:: Record excerpts ::
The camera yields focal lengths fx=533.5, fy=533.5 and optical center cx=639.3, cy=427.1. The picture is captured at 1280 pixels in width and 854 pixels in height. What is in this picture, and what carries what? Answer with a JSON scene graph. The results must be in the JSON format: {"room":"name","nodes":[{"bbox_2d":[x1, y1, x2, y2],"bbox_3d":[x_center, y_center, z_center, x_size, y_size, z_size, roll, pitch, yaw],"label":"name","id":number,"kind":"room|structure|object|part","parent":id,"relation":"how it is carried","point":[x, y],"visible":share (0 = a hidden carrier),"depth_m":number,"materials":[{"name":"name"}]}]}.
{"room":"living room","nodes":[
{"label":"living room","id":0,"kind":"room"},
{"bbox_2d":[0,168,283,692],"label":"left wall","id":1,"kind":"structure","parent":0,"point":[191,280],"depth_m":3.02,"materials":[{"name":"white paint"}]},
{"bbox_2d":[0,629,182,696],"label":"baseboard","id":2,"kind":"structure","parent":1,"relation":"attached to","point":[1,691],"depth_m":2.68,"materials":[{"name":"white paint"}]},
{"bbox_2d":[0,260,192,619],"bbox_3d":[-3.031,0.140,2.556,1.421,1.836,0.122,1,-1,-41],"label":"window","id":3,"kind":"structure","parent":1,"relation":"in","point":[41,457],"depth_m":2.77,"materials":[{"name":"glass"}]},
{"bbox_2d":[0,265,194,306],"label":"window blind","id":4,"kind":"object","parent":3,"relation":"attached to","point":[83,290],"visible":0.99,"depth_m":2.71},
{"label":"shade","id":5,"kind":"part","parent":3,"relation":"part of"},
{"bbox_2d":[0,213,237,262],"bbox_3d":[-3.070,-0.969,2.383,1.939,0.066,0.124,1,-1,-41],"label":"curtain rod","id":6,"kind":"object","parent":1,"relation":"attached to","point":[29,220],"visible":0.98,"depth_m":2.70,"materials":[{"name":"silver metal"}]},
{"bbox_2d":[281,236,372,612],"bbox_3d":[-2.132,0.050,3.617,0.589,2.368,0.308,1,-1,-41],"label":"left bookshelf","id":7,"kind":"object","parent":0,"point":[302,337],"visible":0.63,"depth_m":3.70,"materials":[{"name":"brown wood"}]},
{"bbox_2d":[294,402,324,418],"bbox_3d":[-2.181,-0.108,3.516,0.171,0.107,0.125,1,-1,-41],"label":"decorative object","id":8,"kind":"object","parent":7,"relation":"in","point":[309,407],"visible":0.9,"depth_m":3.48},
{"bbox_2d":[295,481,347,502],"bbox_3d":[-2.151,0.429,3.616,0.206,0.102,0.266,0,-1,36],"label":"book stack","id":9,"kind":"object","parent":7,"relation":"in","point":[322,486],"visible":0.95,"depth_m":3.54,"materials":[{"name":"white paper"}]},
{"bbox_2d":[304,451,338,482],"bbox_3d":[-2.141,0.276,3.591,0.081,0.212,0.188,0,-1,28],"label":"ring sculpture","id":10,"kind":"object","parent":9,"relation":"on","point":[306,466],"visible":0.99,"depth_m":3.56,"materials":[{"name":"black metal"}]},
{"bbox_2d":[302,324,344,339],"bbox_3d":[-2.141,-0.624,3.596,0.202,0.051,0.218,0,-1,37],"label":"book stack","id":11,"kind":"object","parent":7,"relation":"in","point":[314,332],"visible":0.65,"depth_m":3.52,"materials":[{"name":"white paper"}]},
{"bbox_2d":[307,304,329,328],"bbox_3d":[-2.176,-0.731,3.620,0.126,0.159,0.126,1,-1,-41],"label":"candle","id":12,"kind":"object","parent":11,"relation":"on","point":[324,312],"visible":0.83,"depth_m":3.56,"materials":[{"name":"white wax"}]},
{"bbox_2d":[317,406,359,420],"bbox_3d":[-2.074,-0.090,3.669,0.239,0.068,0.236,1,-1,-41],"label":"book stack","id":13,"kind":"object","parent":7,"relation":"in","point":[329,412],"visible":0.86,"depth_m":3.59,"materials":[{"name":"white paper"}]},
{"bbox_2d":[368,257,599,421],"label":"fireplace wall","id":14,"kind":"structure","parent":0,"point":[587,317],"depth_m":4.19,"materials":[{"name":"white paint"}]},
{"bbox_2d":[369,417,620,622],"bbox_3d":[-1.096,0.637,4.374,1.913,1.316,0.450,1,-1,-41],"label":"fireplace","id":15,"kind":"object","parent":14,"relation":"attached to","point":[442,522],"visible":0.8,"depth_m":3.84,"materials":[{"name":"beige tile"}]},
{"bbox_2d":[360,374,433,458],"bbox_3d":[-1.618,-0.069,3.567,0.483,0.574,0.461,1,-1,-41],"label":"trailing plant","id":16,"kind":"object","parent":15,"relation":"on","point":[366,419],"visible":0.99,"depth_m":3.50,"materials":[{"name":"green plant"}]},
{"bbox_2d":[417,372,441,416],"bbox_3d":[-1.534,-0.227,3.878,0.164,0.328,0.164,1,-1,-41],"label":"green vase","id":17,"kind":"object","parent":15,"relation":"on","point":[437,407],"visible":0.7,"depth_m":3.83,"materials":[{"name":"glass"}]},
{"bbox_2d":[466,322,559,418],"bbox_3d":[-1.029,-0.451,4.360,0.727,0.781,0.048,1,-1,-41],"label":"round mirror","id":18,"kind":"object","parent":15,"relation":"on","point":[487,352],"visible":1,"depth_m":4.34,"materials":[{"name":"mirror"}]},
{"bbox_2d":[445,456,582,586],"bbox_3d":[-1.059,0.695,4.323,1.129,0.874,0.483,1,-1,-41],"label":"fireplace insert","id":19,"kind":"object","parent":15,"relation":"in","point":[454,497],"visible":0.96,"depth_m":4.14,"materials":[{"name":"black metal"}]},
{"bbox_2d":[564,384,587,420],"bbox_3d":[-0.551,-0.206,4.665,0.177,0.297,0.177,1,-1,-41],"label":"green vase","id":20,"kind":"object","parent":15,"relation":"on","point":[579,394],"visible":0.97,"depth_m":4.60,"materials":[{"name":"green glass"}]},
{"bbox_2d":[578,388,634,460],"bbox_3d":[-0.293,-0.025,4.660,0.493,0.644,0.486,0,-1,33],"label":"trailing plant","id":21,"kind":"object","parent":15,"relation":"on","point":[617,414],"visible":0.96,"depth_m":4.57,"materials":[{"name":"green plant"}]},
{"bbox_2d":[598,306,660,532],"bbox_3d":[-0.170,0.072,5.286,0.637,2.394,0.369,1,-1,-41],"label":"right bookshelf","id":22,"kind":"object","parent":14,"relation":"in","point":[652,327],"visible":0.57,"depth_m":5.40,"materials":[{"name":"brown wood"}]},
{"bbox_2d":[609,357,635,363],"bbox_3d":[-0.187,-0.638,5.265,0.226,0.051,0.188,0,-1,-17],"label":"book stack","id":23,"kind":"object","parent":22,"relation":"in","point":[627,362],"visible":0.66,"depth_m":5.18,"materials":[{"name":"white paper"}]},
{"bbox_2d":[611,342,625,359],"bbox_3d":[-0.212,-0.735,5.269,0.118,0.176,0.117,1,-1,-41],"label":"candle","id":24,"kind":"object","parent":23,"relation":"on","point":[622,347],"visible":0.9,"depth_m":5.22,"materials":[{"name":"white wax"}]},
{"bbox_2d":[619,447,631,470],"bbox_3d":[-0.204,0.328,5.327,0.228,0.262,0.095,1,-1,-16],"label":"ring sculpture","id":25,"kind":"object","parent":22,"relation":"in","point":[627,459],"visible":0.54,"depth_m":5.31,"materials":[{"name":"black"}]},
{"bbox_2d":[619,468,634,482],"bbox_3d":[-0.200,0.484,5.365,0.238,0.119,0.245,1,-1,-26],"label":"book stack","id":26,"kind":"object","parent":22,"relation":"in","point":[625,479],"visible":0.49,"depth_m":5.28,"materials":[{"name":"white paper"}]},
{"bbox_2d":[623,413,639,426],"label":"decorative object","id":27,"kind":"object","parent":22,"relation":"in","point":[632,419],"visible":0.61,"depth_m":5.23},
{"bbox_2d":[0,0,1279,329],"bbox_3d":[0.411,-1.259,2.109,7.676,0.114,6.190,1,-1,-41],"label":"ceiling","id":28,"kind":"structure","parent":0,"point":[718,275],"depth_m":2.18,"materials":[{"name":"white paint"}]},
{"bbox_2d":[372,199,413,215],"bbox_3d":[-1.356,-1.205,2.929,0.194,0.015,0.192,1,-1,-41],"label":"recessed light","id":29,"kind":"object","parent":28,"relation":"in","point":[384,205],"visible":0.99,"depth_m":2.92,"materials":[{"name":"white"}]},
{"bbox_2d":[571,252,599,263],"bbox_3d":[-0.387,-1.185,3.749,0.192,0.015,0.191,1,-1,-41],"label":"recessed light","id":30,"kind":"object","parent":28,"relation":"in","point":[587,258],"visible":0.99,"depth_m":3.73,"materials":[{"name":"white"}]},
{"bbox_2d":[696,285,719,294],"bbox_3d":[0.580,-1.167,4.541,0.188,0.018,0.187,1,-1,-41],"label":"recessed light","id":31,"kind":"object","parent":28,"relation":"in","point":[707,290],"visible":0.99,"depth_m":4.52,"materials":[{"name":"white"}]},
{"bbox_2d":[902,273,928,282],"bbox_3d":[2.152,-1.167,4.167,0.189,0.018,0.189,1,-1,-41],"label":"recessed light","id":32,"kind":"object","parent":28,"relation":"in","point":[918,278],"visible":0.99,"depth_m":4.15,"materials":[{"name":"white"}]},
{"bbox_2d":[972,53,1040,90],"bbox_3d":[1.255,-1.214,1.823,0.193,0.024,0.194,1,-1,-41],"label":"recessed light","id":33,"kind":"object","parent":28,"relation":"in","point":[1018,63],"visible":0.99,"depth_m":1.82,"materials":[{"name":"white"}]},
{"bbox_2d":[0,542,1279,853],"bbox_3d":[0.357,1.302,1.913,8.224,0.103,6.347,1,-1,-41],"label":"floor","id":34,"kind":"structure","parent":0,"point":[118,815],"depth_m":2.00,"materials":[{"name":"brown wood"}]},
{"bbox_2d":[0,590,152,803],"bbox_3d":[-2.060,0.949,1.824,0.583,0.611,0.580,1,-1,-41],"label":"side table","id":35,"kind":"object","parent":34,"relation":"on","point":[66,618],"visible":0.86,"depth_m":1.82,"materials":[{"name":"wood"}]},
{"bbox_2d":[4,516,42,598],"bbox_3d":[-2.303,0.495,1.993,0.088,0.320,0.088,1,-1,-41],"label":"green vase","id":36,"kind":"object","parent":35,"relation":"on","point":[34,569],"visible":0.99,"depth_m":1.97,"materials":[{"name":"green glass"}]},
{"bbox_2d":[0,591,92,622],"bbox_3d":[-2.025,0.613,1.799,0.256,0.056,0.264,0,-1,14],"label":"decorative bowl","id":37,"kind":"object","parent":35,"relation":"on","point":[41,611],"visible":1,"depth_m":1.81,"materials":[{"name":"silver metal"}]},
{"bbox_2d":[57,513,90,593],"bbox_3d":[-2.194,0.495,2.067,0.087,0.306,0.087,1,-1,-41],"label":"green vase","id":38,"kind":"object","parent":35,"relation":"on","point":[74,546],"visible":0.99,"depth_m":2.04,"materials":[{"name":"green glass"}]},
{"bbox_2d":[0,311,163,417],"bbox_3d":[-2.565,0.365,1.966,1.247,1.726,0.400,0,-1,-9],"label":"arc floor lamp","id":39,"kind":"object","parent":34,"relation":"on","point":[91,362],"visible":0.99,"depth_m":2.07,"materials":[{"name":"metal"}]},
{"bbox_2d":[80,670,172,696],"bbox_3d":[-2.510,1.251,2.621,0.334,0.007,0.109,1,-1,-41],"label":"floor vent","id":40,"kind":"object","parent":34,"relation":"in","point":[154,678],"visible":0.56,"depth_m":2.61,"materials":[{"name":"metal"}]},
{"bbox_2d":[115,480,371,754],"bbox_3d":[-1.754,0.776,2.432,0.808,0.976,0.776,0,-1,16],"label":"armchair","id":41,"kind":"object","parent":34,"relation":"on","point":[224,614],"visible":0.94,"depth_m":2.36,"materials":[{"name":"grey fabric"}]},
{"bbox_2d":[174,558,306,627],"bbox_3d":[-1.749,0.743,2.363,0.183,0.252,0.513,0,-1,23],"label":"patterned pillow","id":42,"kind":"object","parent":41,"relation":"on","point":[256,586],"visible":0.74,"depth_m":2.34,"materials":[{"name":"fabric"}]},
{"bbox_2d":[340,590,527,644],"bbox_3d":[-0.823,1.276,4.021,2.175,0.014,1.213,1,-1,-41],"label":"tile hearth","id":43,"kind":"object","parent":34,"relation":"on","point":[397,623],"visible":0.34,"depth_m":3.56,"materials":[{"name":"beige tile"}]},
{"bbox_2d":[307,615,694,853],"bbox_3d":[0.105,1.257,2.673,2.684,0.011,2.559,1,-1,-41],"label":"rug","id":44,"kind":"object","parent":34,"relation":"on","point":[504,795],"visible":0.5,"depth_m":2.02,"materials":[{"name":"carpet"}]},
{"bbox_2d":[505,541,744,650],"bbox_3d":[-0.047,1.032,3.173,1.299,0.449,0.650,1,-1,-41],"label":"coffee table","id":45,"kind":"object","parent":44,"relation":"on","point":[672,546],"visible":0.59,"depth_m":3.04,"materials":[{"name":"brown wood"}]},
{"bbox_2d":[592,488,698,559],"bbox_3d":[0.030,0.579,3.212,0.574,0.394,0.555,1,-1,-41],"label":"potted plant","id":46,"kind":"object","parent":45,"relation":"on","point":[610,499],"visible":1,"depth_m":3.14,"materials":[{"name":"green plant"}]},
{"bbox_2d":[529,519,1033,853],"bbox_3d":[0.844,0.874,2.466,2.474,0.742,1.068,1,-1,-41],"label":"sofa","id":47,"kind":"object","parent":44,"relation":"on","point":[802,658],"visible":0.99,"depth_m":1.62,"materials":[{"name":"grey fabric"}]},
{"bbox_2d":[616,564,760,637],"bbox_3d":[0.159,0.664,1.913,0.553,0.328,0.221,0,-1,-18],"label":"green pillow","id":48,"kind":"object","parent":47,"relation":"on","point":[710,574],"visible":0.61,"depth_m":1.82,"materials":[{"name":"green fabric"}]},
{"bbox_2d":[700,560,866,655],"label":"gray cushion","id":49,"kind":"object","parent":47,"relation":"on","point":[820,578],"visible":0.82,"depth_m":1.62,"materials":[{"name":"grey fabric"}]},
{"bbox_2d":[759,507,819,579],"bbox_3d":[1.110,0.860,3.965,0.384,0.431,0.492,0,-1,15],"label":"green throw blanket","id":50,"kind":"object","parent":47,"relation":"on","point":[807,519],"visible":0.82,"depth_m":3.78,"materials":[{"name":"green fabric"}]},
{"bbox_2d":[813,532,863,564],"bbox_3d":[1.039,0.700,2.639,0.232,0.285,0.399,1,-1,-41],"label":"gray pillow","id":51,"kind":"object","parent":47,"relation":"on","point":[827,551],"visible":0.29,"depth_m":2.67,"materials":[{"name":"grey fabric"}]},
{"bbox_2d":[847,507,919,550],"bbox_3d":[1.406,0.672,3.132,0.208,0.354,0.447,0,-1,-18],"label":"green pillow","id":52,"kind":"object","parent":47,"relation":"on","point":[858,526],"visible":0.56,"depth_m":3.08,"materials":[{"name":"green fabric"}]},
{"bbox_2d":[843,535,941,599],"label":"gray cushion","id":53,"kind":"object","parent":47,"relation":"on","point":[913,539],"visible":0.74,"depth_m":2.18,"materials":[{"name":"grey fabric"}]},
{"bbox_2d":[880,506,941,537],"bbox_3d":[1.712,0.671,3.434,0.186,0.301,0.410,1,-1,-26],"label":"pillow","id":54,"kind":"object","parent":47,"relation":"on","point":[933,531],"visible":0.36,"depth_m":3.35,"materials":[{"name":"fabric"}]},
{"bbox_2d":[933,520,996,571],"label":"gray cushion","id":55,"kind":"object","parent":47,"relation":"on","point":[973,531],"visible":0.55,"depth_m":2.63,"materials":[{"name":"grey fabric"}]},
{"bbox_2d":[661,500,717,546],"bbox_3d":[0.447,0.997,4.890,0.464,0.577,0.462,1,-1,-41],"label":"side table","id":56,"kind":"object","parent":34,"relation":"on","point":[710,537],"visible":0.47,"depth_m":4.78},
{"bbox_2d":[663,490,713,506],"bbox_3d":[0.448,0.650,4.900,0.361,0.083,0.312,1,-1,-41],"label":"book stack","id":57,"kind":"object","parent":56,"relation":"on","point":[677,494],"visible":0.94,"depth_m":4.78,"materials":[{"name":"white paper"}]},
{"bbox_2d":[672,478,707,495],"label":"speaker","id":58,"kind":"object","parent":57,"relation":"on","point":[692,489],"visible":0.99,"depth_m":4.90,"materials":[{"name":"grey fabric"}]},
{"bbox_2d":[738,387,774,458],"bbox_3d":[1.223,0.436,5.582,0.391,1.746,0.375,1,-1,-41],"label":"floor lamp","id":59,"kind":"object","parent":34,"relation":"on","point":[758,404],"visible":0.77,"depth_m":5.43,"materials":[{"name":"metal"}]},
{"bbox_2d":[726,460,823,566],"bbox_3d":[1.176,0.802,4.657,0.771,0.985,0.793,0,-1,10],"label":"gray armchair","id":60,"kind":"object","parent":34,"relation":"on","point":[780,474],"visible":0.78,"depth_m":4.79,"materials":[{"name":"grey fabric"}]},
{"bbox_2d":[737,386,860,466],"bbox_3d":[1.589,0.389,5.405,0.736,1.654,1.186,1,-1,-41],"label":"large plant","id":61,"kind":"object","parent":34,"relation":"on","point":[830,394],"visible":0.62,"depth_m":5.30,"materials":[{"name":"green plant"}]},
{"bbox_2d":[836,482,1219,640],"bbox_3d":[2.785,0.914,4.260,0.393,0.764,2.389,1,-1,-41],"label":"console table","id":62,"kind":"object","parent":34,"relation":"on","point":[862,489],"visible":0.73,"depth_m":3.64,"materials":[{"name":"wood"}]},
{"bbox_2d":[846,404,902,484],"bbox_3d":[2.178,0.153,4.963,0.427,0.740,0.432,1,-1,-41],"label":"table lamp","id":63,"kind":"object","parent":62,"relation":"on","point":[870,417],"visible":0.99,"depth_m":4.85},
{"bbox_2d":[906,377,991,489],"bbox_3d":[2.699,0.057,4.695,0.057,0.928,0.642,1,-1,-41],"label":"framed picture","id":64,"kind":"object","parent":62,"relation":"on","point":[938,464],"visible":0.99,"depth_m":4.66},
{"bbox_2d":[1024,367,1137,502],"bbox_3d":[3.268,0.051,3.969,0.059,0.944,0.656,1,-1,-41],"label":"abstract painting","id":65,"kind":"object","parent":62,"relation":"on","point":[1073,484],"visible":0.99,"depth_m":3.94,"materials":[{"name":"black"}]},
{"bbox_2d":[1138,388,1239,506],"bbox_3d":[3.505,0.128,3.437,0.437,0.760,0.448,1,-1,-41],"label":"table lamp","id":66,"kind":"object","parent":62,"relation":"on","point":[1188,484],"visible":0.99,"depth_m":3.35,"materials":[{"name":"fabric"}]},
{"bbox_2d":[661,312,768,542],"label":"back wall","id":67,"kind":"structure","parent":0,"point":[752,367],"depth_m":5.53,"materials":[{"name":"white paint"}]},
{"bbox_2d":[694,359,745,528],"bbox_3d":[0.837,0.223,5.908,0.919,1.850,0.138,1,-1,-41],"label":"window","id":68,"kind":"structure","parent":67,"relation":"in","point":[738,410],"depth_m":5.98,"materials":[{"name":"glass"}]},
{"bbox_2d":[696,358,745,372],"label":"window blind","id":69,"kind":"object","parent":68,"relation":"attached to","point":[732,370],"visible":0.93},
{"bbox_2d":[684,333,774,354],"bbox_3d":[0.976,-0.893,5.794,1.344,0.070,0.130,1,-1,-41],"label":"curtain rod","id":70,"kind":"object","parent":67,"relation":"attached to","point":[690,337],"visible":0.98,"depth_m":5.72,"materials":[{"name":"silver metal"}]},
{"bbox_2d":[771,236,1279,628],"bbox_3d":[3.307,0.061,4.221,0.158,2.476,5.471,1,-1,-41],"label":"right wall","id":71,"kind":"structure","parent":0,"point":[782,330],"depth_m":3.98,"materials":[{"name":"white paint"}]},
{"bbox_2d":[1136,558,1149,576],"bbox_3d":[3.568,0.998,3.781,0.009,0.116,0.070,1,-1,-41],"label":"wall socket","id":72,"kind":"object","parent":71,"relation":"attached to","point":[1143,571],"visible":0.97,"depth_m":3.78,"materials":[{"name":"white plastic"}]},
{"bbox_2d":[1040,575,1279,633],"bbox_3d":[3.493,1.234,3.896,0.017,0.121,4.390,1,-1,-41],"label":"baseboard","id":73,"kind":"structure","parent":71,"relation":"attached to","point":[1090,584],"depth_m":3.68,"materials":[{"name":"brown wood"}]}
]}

:: Exercise details ::
For each line in the entries that holds "beige", return that line.

:: Response to this exercise ::
{"bbox_2d":[369,417,620,622],"bbox_3d":[-1.096,0.637,4.374,1.913,1.316,0.450,1,-1,-41],"label":"fireplace","id":15,"kind":"object","parent":14,"relation":"attached to","point":[442,522],"visible":0.8,"depth_m":3.84,"materials":[{"name":"beige tile"}]},
{"bbox_2d":[340,590,527,644],"bbox_3d":[-0.823,1.276,4.021,2.175,0.014,1.213,1,-1,-41],"label":"tile hearth","id":43,"kind":"object","parent":34,"relation":"on","point":[397,623],"visible":0.34,"depth_m":3.56,"materials":[{"name":"beige tile"}]},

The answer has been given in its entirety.